Start of Information provided
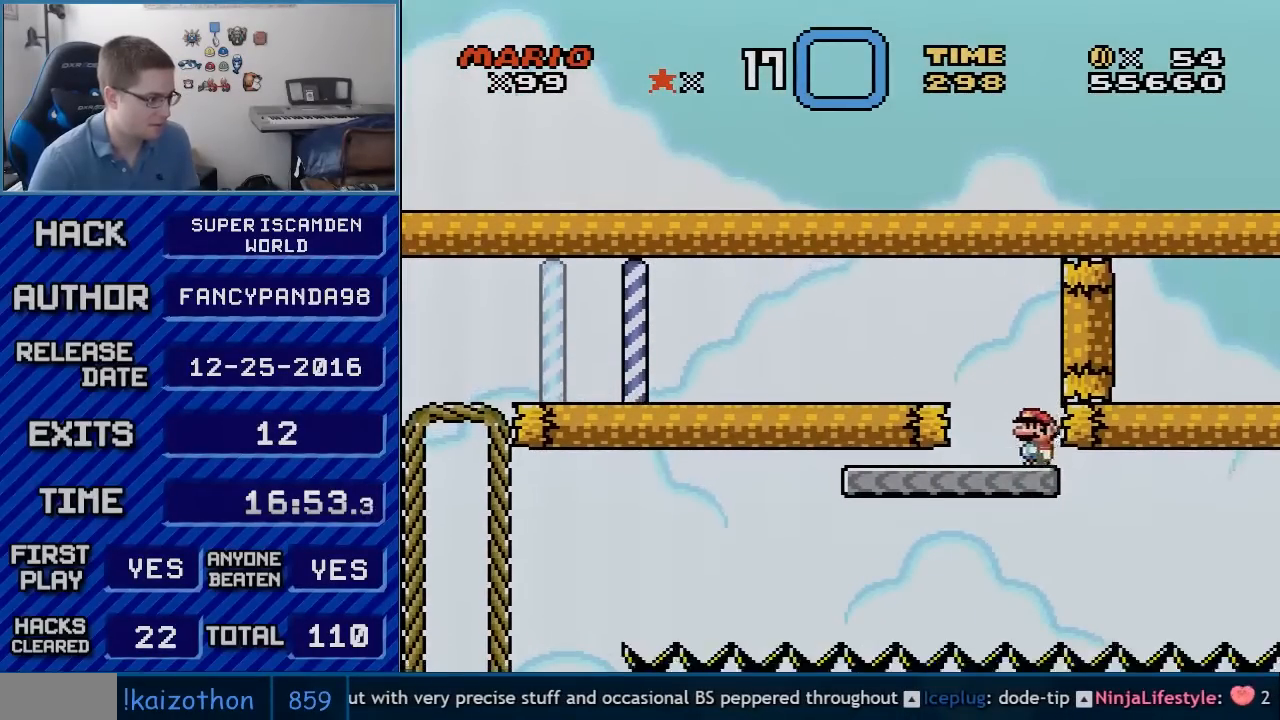
{"buttons": ["X", "DPAD_LEFT"], "events": []}
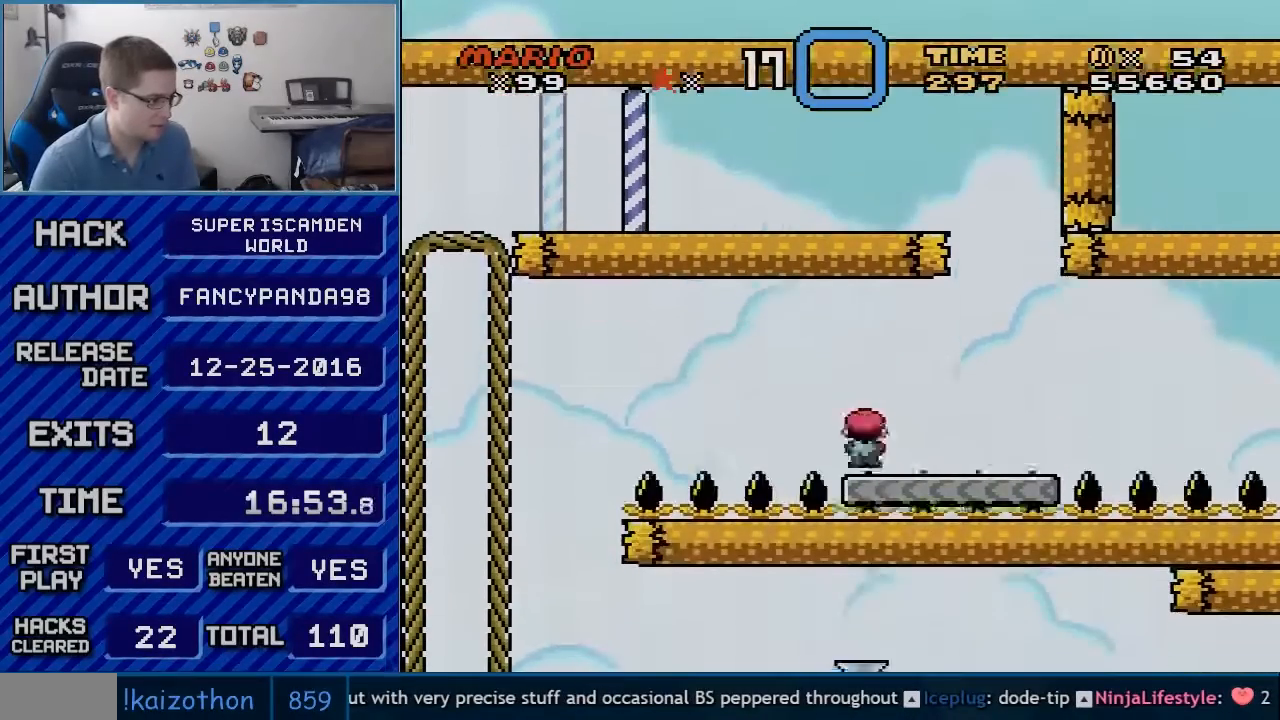
{"buttons": ["A", "X", "DPAD_LEFT"], "events": [[50, "A", "down"], [100, "A", "up"], [233, "A", "down"]]}
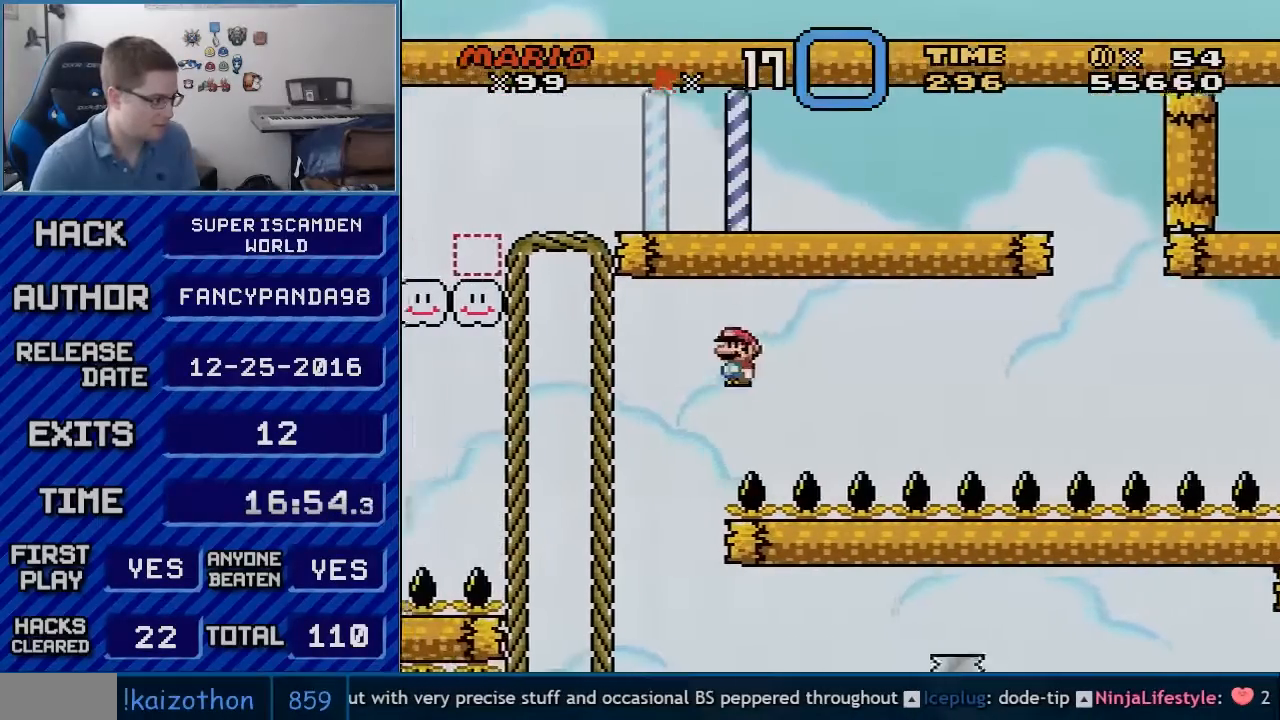
{"buttons": ["A", "X", "DPAD_RIGHT"], "events": [[117, "DPAD_LEFT", "up"], [500, "DPAD_RIGHT", "down"]]}
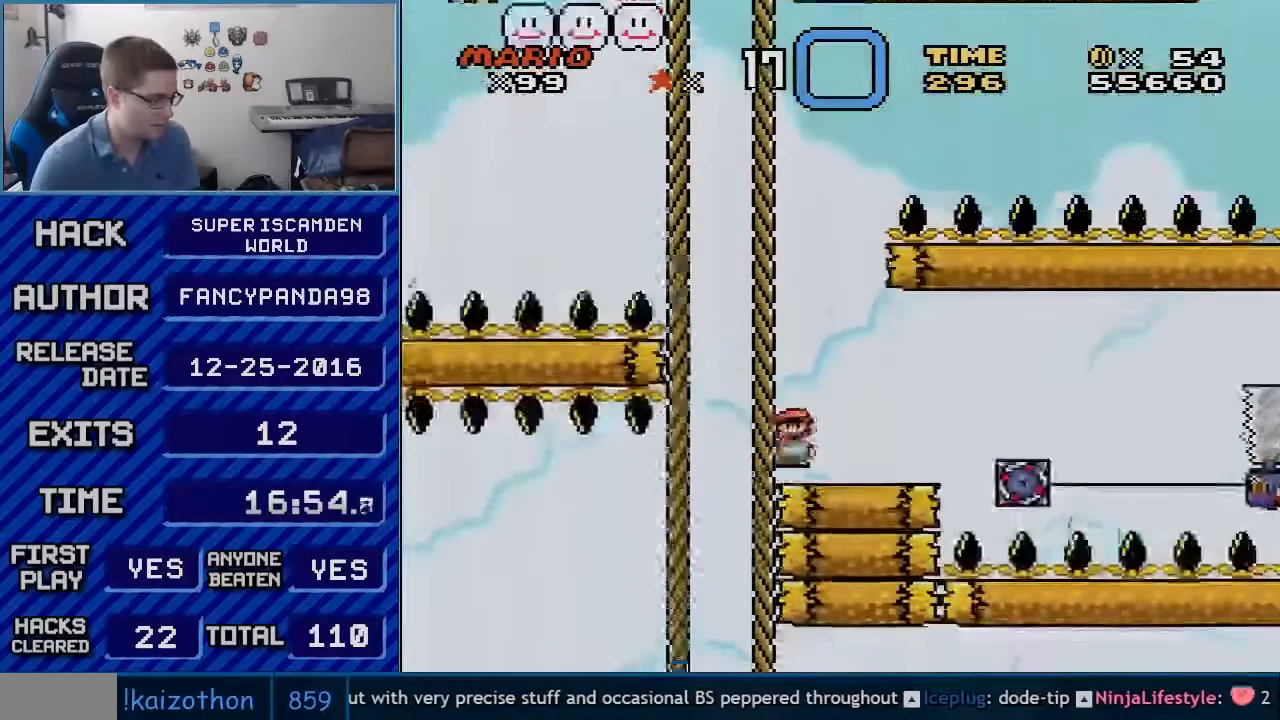
{"buttons": ["X"], "events": [[200, "DPAD_RIGHT", "up"], [317, "A", "up"]]}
End of Information provided
§ What this task involves
When you repeat the material, keep every word exact and drop the pictures.

§ Result of the task
{"buttons": ["X", "DPAD_LEFT"], "events": []}
{"buttons": ["A", "X", "DPAD_LEFT"], "events": [[50, "A", "down"], [100, "A", "up"], [233, "A", "down"]]}
{"buttons": ["A", "X", "DPAD_RIGHT"], "events": [[117, "DPAD_LEFT", "up"], [500, "DPAD_RIGHT", "down"]]}
{"buttons": ["X"], "events": [[200, "DPAD_RIGHT", "up"], [317, "A", "up"]]}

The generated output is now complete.